Sensitivity of SARS–CoV-2 and SARS–CoV-1 to type III IFN. A, experiments were performed as described for Fig. 1, except that recombinant human IFN-λ was used. Log-transformed titers of each virus dose-response experiment with concentrations of 10 and 100 ng/ml IFN-λ were analyzed by Spearman's exact rank correlation test. CCs and exact one-sided p values are provided. B, three additional biological replicates of the 10 ng/ml IFN-λ were performed, and the resulting titer data were pooled with the 10 ng/ml IFN-λ data from A. Log-transformed titers were analyzed by unpaired one-tailed Student's t test. n.s., nonsignificant.

Figure 4.

Effect of the JAK/STAT inhibitor ruxolitinib on SARS–CoV-2 replication. Calu-3 (A) and Vero E6 (B) cells were pretreated with 1 μm ruxolitinib (Rux) and infected with SARS–CoV-2 at an MOI of 0.01, and titers were determined at 24 and 48 h postinfection.

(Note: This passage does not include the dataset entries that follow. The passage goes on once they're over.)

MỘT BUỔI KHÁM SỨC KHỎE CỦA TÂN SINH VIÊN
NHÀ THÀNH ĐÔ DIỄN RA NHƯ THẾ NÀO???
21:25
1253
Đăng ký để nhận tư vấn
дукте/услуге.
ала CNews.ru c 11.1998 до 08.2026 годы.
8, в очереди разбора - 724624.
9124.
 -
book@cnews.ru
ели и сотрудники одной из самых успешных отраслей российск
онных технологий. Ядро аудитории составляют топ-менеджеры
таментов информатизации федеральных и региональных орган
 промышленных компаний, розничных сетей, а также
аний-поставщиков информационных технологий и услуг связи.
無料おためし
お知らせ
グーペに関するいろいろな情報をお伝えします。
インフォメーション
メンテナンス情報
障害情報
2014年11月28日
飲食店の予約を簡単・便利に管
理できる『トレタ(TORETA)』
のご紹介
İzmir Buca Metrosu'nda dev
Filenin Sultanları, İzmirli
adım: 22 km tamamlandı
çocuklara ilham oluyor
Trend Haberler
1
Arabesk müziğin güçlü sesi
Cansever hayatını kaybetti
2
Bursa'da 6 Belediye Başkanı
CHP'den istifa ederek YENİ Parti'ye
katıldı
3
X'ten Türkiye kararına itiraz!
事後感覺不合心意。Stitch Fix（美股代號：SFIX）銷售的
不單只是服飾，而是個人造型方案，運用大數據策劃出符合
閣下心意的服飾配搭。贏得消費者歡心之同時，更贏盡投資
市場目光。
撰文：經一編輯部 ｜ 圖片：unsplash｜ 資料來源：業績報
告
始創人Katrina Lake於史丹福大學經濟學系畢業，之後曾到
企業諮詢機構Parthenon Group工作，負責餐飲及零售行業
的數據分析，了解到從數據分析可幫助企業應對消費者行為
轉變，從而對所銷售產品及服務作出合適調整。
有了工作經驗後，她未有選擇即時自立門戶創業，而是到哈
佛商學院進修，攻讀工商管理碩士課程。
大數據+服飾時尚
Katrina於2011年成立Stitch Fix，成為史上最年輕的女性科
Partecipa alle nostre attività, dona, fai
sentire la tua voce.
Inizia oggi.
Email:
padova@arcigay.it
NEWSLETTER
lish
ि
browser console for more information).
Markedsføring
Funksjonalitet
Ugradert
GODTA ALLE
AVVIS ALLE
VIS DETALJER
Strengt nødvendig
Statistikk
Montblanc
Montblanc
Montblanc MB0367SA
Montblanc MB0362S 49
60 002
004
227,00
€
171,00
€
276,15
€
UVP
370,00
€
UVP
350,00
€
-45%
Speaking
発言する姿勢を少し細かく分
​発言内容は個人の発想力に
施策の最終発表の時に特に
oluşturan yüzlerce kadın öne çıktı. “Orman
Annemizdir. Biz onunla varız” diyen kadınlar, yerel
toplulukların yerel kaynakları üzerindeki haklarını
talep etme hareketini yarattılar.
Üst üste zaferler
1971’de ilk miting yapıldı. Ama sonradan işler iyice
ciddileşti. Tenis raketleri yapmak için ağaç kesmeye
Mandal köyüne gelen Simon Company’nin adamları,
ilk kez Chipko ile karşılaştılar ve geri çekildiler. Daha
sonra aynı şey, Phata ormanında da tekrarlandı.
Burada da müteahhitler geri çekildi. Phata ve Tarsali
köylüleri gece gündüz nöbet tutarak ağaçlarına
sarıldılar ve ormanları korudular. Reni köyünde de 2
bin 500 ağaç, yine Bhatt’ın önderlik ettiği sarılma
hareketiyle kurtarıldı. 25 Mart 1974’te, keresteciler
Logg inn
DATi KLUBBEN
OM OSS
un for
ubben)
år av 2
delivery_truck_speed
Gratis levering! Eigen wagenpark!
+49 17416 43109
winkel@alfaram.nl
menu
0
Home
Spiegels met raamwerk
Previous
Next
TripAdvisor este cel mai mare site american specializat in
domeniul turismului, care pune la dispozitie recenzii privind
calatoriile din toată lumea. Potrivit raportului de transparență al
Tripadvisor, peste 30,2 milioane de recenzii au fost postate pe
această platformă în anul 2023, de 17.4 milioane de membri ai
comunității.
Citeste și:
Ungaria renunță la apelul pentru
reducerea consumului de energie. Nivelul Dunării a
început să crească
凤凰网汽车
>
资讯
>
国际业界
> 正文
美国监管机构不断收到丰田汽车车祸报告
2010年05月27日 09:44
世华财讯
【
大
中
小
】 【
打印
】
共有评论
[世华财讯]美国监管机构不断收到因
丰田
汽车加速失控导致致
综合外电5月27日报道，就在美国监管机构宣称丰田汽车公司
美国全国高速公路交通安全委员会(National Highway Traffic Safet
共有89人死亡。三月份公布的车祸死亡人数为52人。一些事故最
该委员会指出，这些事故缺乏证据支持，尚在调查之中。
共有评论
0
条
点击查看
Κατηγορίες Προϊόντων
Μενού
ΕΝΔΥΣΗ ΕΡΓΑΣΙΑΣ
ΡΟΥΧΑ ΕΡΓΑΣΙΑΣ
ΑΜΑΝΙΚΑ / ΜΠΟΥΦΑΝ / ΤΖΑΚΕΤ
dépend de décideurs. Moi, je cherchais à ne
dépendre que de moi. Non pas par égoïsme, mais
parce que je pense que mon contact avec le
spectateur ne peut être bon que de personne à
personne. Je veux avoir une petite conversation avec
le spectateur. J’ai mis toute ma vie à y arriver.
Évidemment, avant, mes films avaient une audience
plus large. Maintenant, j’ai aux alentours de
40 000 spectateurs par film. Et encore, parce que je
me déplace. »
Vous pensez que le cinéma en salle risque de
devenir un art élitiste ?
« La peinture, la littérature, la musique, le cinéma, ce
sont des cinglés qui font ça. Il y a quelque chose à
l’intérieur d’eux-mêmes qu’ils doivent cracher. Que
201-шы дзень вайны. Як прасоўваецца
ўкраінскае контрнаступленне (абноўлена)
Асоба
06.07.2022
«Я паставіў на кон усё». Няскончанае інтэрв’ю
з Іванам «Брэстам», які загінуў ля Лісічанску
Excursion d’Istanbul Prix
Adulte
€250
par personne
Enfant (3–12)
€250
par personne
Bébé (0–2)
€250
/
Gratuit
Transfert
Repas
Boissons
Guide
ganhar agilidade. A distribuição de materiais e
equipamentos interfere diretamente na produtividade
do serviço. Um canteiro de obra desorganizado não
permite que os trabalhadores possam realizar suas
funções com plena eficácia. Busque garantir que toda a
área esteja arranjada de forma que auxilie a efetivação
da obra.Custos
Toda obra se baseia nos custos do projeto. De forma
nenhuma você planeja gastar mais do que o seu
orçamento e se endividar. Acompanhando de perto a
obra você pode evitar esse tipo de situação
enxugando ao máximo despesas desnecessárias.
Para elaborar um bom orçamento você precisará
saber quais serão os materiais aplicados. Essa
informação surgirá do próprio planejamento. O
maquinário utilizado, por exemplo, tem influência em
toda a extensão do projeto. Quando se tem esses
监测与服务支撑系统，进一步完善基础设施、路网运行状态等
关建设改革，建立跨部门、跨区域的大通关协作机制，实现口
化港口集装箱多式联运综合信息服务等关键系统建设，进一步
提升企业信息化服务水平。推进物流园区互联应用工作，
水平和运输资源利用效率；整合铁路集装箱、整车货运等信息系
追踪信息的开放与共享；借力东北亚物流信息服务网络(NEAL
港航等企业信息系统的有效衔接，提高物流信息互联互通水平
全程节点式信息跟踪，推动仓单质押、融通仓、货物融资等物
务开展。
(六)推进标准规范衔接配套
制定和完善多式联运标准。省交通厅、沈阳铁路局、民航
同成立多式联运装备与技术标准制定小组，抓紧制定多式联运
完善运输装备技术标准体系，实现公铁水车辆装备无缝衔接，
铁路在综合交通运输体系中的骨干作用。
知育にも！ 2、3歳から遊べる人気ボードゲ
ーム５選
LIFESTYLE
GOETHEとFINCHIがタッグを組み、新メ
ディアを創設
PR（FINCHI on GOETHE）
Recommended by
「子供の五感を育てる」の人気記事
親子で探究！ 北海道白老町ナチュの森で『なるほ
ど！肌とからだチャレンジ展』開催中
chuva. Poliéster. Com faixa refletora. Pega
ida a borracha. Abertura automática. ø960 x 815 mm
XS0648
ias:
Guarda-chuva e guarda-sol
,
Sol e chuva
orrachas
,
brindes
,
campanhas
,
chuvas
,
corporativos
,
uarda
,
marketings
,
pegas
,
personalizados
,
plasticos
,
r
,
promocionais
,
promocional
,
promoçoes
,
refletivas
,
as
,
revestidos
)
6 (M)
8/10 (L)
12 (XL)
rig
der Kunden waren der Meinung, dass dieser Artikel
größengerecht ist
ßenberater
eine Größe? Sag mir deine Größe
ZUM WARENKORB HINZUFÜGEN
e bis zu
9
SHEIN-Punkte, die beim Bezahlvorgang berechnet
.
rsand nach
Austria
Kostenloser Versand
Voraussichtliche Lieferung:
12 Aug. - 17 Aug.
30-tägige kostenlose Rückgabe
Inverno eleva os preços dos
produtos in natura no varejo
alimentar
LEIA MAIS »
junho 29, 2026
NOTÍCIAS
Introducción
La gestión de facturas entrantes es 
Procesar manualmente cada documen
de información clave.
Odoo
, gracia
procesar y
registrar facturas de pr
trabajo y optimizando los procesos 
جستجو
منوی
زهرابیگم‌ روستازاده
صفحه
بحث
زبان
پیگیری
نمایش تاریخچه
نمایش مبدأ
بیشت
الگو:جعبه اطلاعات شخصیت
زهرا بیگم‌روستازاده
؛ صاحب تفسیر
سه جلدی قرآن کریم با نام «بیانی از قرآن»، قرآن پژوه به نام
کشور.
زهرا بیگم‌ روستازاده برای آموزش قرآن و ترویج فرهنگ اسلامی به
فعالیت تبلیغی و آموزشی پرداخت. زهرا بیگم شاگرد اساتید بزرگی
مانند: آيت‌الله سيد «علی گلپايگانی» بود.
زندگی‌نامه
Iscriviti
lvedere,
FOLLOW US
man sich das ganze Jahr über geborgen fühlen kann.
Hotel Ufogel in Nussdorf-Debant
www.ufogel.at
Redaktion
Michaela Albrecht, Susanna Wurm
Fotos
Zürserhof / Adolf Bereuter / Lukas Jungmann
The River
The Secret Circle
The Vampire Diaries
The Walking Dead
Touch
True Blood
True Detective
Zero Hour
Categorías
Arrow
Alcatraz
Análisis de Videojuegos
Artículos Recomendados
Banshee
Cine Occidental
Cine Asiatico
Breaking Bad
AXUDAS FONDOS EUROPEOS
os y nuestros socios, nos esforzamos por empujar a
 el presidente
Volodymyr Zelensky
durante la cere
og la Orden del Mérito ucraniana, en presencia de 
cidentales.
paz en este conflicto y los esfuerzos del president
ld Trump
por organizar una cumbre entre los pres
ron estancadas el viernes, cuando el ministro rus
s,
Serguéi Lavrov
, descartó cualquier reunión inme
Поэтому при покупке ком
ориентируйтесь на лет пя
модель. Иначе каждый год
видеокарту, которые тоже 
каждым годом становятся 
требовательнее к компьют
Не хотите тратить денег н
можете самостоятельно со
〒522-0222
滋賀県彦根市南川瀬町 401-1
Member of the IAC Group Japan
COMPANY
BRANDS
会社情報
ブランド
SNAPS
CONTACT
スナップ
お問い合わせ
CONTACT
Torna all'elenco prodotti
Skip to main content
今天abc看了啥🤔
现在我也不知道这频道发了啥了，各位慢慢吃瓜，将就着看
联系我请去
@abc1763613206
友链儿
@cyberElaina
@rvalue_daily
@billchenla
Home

Individual titers (dots) and geometric mean values (bars) from three biological replicates are shown. Log-transformed titers were analyzed by unpaired two-tailed Student's t test. n.s., nonsignificant.

Figure 5.

Effect of IFNs and ruxolitinib on Calu-3 and Vero E6 cells. Calu-3 and Vero E6 cells were incubated with the indicated amounts of IFNs and ruxolitinib (added 1 h before IFN) and 24 h later were analyzed for the indicated antigens using immunoblotting. The data are representative of three independent experiments. Molecular markers are shown on the left sides of the blots.